Das Schnellboot wird hektisch mit Gold und dem Schmuck aus dem Schiffstresor beladen. Der Kapitän hat die Arme auf den Rücken gebunden und springt aufs Boot, die restlichen Piraten folgen ihm. Die Kamera schwenkt nach unten, fängt Walters Füße am Rand der Luke ein, Frau Goldbergs Arm ist rechts sichtbar.
„Wartet! The army won’t shoot you when I have a camera!“, ruft Walter und springt.

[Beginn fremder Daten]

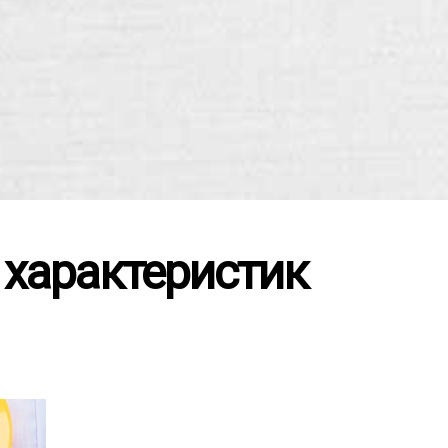
 характеристик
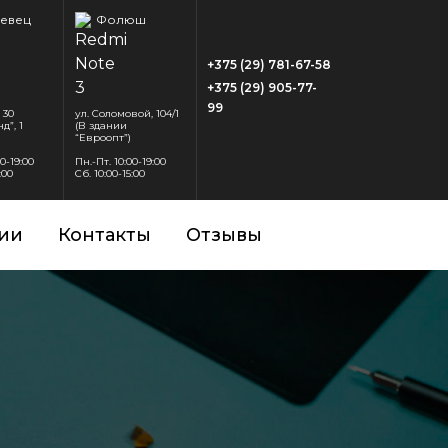
евец
Фолюш
+375 (29) 781-67-58
+375 (29) 905-77-
99
 30
ул. Соломовой, 104/1
д”, 1
(В здании
“Евроопт”)
00-19:00
Пн.-Пт. 10:00-19:00
:00
Сб. 10:00-15:00
ии
Контакты
Отзывы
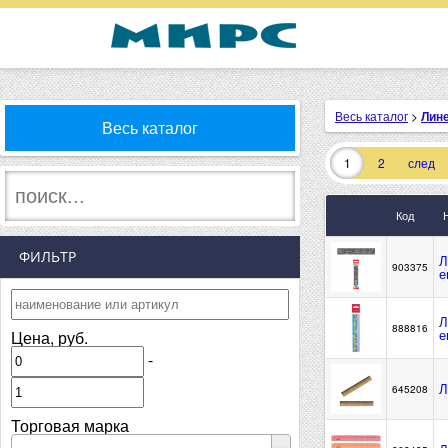
Весь каталог
>
Лине
Весь каталог
1
2
след
Код
ФИЛЬТР
Л
903375
е
Л
888816
е
Цена, руб.
-
Л
645208
Торговая марка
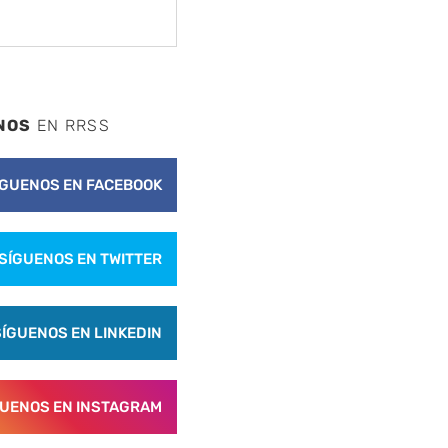
NOS
EN RRSS
ÍGUENOS EN FACEBOOK
SÍGUENOS EN TWITTER
SÍGUENOS EN LINKEDIN
GUENOS EN INSTAGRAM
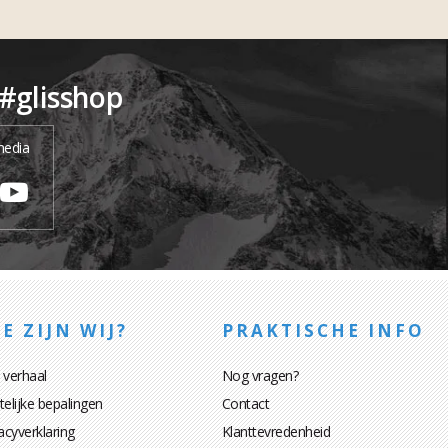
 #glisshop
media
E ZIJN WIJ?
PRAKTISCHE INFO
 verhaal
Nog vragen?
elijke bepalingen
Contact
acyverklaring
Klanttevredenheid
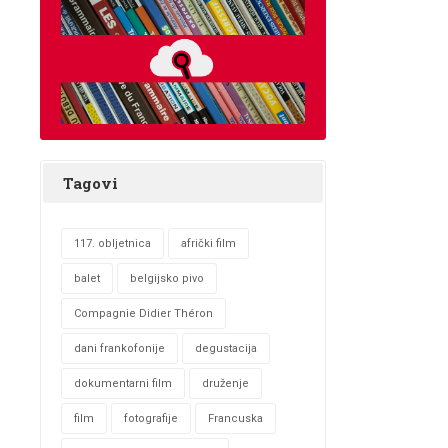
Tagovi
117. obljetnica
afrički film
balet
belgijsko pivo
Compagnie Didier Théron
dani frankofonije
degustacija
dokumentarni film
druženje
film
fotografije
Francuska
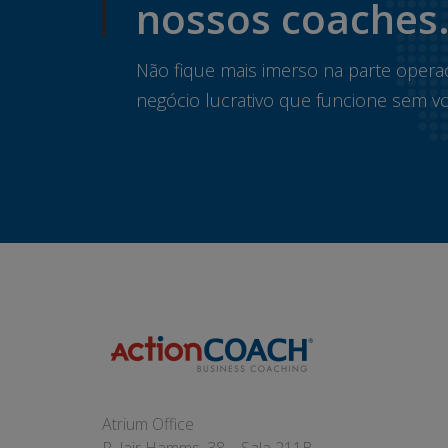
nossos coaches
Não fique mais imerso na parte opera
negócio lucrativo que funcione sem vo
Atrium Office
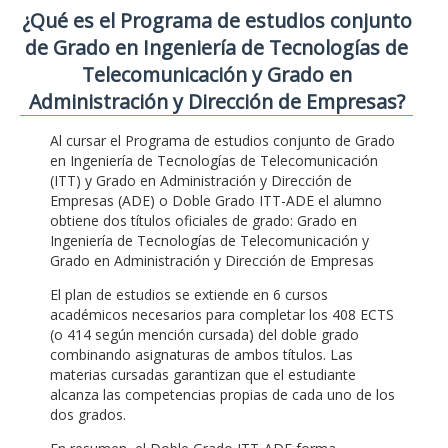
¿Qué es el Programa de estudios conjunto
de Grado en Ingeniería de Tecnologías de
Telecomunicación y Grado en
Administración y Dirección de Empresas?
Al cursar el Programa de estudios conjunto de Grado
en Ingeniería de Tecnologías de Telecomunicación
(ITT) y Grado en Administración y Dirección de
Empresas (ADE) o Doble Grado ITT-ADE el alumno
obtiene dos títulos oficiales de grado: Grado en
Ingeniería de Tecnologías de Telecomunicación y
Grado en Administración y Dirección de Empresas
El plan de estudios se extiende en 6 cursos
académicos necesarios para completar los 408 ECTS
(o 414 según mención cursada) del doble grado
combinando asignaturas de ambos títulos. Las
materias cursadas garantizan que el estudiante
alcanza las competencias propias de cada uno de los
dos grados.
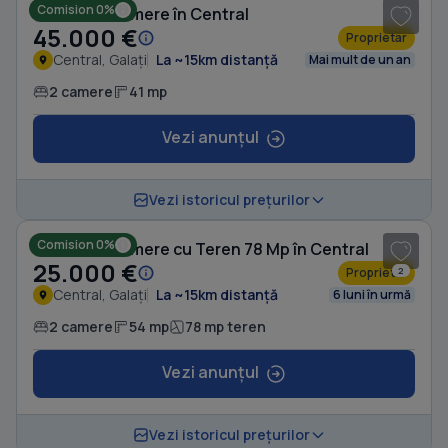
Comision 0%
Casă cu 2 camere în Central
45.000 €
Proprietar
Central, Galați
La ~15km distanță
Mai mult de un an
2 camere
41 mp
Vezi anunțul
1
/ 4
Vezi istoricul prețurilor
Comision 0%
Casă cu 2 camere cu Teren 78 Mp în Central
25.000 €
Proprietar
2
Central, Galați
La ~15km distanță
6 luni în urmă
2 camere
54 mp
78 mp teren
Vezi anunțul
1
/ 10
Vezi istoricul prețurilor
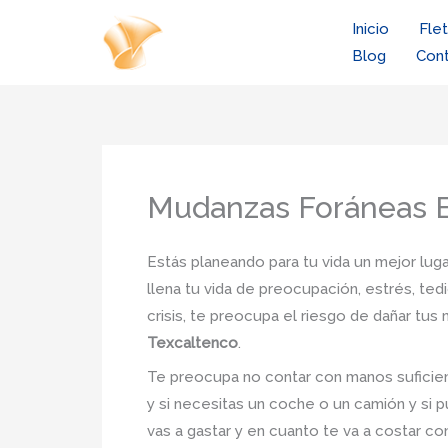
Ir
Inicio
Fle
al
Blog
Con
contenido
Mudanzas Foráneas B
Estás planeando para tu vida un mejor luga
llena tu vida de preocupación, estrés, ted
crisis, te preocupa el riesgo de dañar tu
Texcaltenco
.
Te preocupa no contar con manos suficien
y si necesitas un coche o un camión y si p
vas a gastar y en cuanto te va a costar co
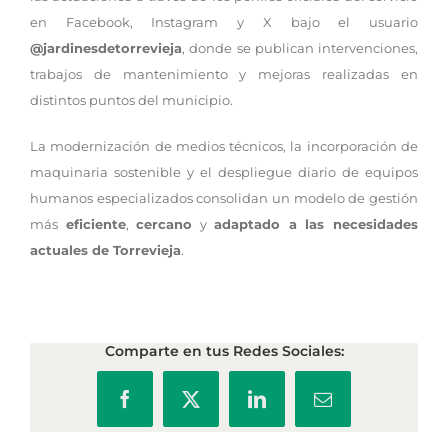
en Facebook, Instagram y X bajo el usuario
@jardinesdetorrevieja
, donde se publican intervenciones,
trabajos de mantenimiento y mejoras realizadas en
distintos puntos del municipio.
La modernización de medios técnicos, la incorporación de
maquinaria sostenible y el despliegue diario de equipos
humanos especializados consolidan un modelo de gestión
más
eficiente
,
cercano
y
adaptado a las necesidades
actuales de Torrevieja
.
Comparte en tus Redes Sociales:
Facebook
X
LinkedIn
Correo
electrónico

Die Kamera bewegt sich direkt auf einen Piraten zu, der schreit auf. Das Bild wird dunkel, Walter ist offenbar gestürzt und liegt auf dem Bauch. Dumpfe, unverständliche Rufe und das Aufheulen eines Motors sind zu hören. „What do you want“, brüllt jemand.
„My coin!“, schreit Walter. „Ich will die Münze! Ihr habt ja alle keine Ahnung! Gebt mir meine Münze! Ich brauche sie! Ich brauche das Glück für Frau Goldberg! Gebt sie mir und ich schwimme zurück! Give it to me!“
Das Boot schwankt heftig, während es sich mit großer Geschwindigkeit vom Kreuzfahrtsschiff fortbewegt. Eine große Welle spült Wasser ins Bootsinnere. Immer mehr Wasser dringt ein, es gluckst, Schreie, hektische Bewegungen.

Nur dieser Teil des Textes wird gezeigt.